Immediately, I reached for the ring and simultaneously grabbing it and whispering, "Thank you, Lord."
Grateful, I was aware the chain broke and the ring fell unsecured; thankfulness emerged as my first instinct. Thankful, I could rescue the ring, pick it up, hold it and tuck it away, safely.
It wasn't until later that night that my mind entertained the metaphor of how the chain represented our life as a family of four and how a drunk driver compromised our happiness, snapping us in two.
I can and have replaced the chain. The chain is replaceable. But I reached for the ring all day that day. I had to keep telling my mind, the ring was safe. The ring is safe. You have the ring.

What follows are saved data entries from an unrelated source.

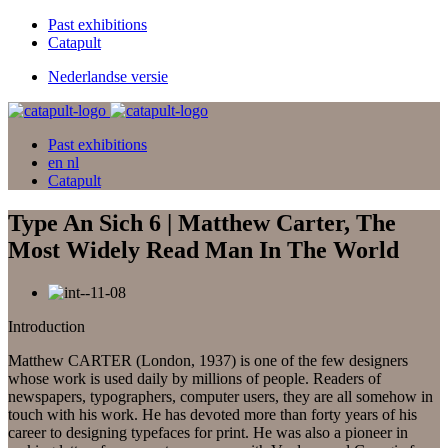
Past exhibitions
Catapult
Nederlandse versie
Past exhibitions
en
nl
Catapult
Type An Sich 6 | Matthew Carter, The
Most Widely Read Man In The World
Introduction
Matthew CARTER (London, 1937) is one of the few designers
whose work is used daily by millions of people. Readers of
newspapers, typographers, computer users, they are all somehow in
touch with his work. He has devoted more than forty years of his
career to designing typefaces for print. He was also a pioneer in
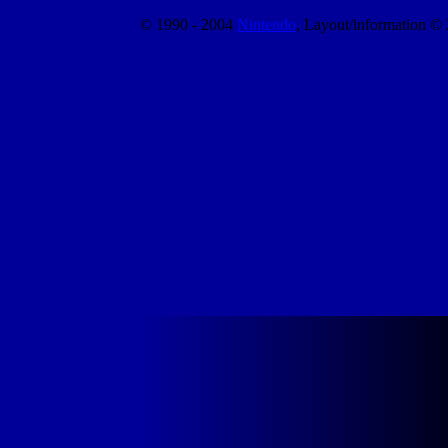
© 1990 - 2004
Nintendo
, Layout/information ©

It's such a temporary object, a ring. It's just a hunk of silver, fashioned into a heart that carries a cross in its center, yet to me - well my words fail tonight as I try to convey what it means.
Many thoughts have walked across my brain since the metaphor of the chain. The singular one that continues to revolve from thought to thought centers around the verses about all that is temporary. I can know all of those words and still long for the days when both my children's arms hung from neck.
Our family verse - Jeremiah 29:11 -" I know the plans I have for you says the Lord, plans to prosper you and not to harm you, plans to give you a hope and future"... is followed by
Jeremiah 29:12 -"AND YOU WILL GO ON CRYING TO ME AND MAKING PRAYER TO ME, AND I WILL GIVE EAR TO YOU."
Praying for the day when my heart is wholly thankful that there was once a beautiful red head who lit up the world with fire and grace instead of being a heart, broken and angry because I couldn't reach down and save her.